# Did Safeguard lose there Fannie Mae contract in MI??



## RKRM (Sep 27, 2012)

Hello my name is Tim I have been in the reo business for about 5 years. I currently work for safeguard who currently has the fannie contract in MI and was just solicited by another field service company stating they received the Fannie contract in MI. I was wondering if any one else has heard this??? Thanks.


----------



## HollandPPC (Sep 22, 2012)

rkrm said:


> hello my name is tim i have been in the reo business for about 5 years. I currently work for safeguard who currently has the fannie contract in mi and was just solicited by another field service company stating they received the fannie contract in mi. I was wondering if any one else has heard this??? Thanks.


ams.


----------



## Guest (Jul 3, 2012)

Yup.

Prepare for MI to go down the toilet


----------



## GTX63 (Apr 12, 2012)

Ouch! :boxing::boxing:


----------



## Guest (Jul 6, 2012)

:laughing:


GTX63 said:


> Ouch! :boxing::boxing:


----------



## Guest (Jul 17, 2012)

FAS lost the contract for Fannie across the board. Nation Wide....looking for the inside scoop if Safeguard got it. Word on the street is yes they did. Anyone want to spill the beans????? And that is effective Aug 1. Weird when you start putting the puzzle pieces together isnt it


----------



## HollandPPC (Sep 22, 2012)

P5H said:


> FAS lost the contract for Fannie across the board. Nation Wide....looking for the inside scoop if Safeguard got it. Word on the street is yes they did. Anyone want to spill the beans????? And that is effective Aug 1. Weird when you start putting the puzzle pieces together isnt it


Thanks for the wonderful intro. Could you possibly introduce yourself to the forum?


----------



## Guest (Jul 17, 2012)

Sorry Holland, 

Been in the biz for 5 years only with FAS. Running 7 states with FAS, number one vendor in 4 of the 7 states and totally freaked out what to do now. Fannie is 95% of what we do. The nationals are such a pain in the backside, but honestly I dont know anything other than FAS. I have exceptional relationships with my brokers, but all are tied to the national servicers except for the pitty 571 work that comes around from time to time.

The one thing I do know, is I have a lot of people that depend on me for work, and for once I truely am at a loss on how to be there for them. I dont believe any real inventory (shadow inventory) is going to be released until the election (hopefully new president) but we have enough work load that most of the guys can actually be off at a reasonable time instead of crazy 15 hour days. I look at this split between FAS and Fannie as a blessing in one way, and detremental in another. FINALLY my way out of the national circut with no hard feelings....but what do I do now...and all the families that are depending on this business we have built together.....uugh. Heavy heart here.......


----------



## thanohano44 (Aug 5, 2012)

P5H said:


> Sorry Holland,
> 
> Been in the biz for 5 years only with FAS. Running 7 states with FAS, number one vendor in 4 of the 7 states and totally freaked out what to do now. Fannie is 95% of what we do. The nationals are such a pain in the backside, but honestly I dont know anything other than FAS. I have exceptional relationships with my brokers, but all are tied to the national servicers except for the pitty 571 work that comes around from time to time.

##########

• GIVEN PROBLEM 1
In the forum thread about the Fannie Mae contract, do these statements agree with the text? (a) The first poster has been in the REO business for about five years. (b) FAS lost the Fannie contract only in Michigan. (c) The poster who runs seven states with FAS says Fannie makes up half of that business's work. For each, answer yes or no and quote the deciding words.
• GIVEN PROBLEM 2
According to the forum thread about the Fannie Mae contract, on what date does the change to FAS's Fannie contract take effect?

• RECORDED INFORMATION
##########

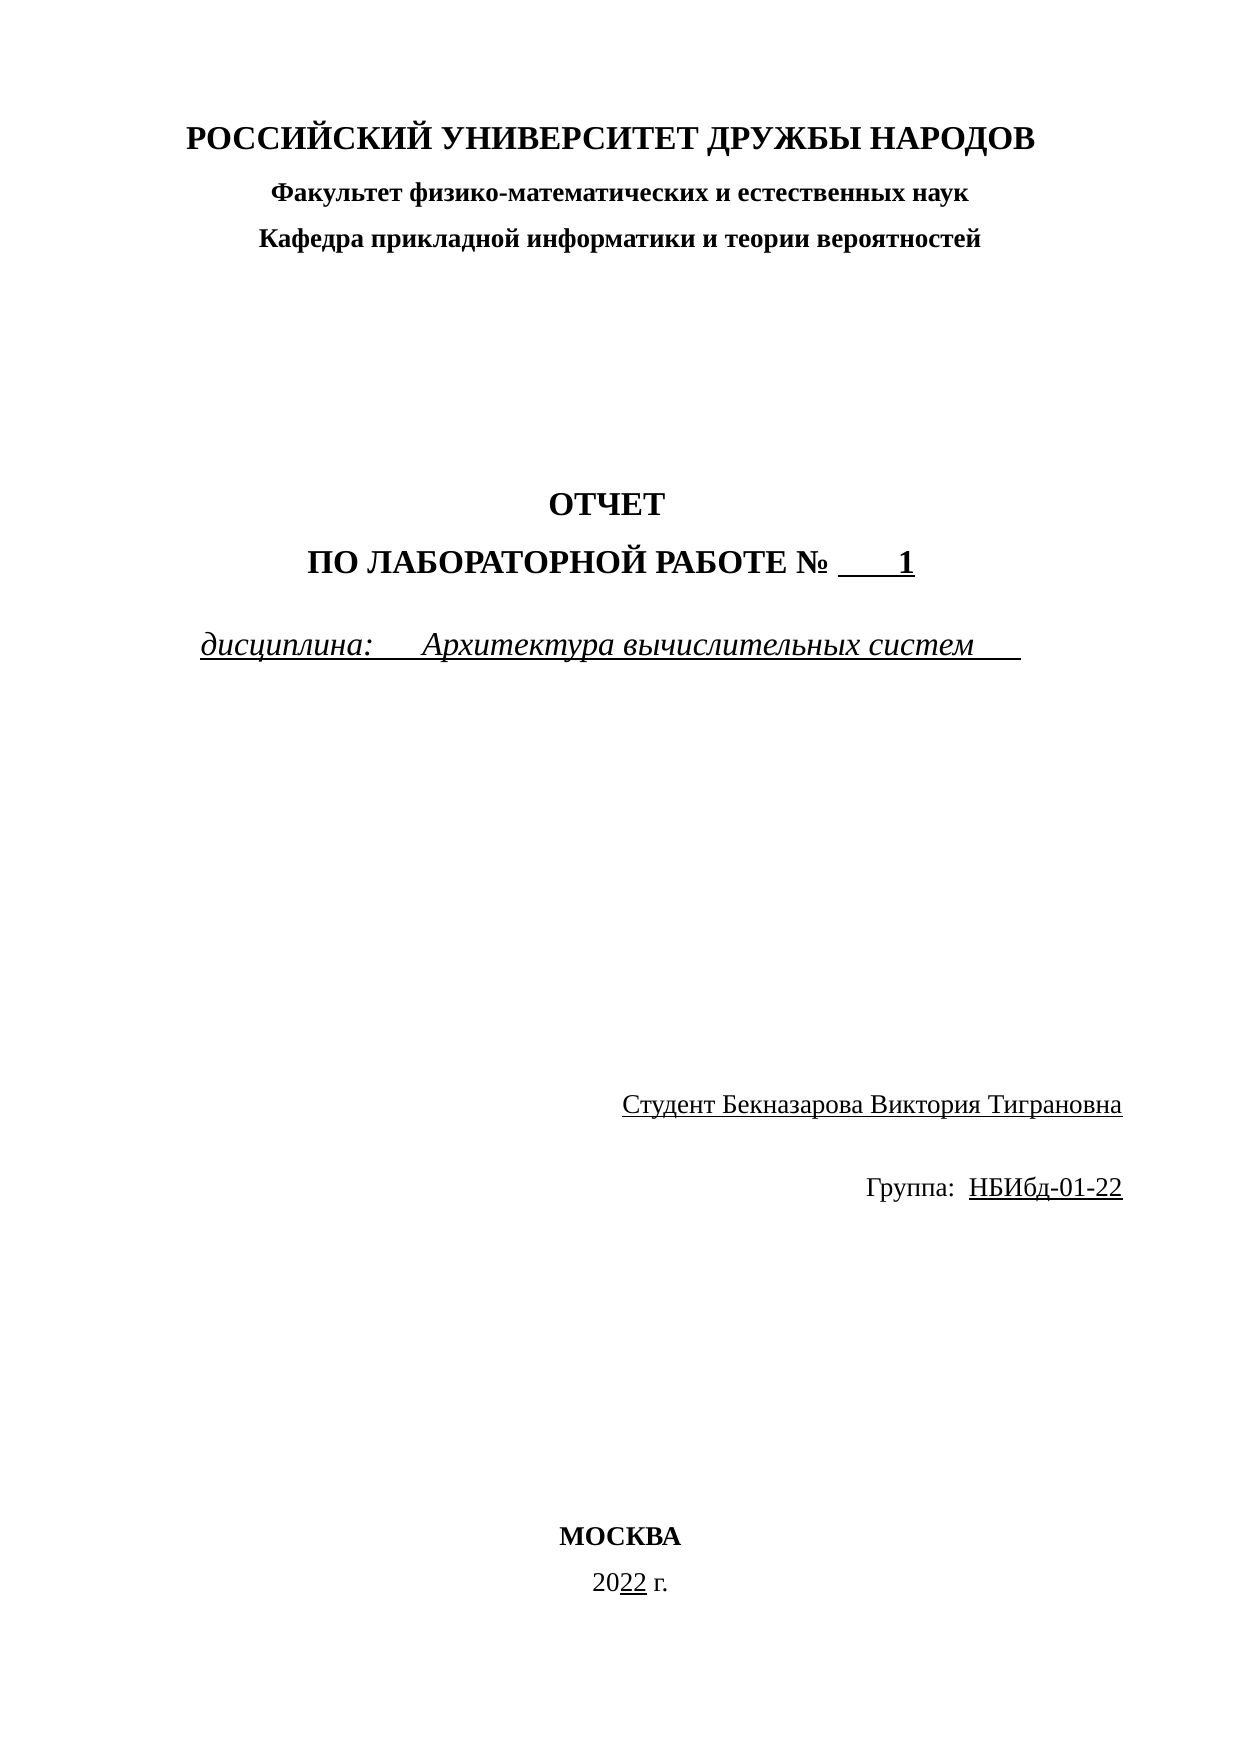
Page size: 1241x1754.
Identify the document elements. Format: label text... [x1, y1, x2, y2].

##########

• CORRECT RESULT 1
(a) Yes: "I have been in the reo business for about 5 years."
(b) No: "FAS lost the contract for Fannie across the board. Nation Wide"
(c) No: "Fannie is 95% of what we do."

• CORRECT RESULT 2
August 1 ("effective Aug 1").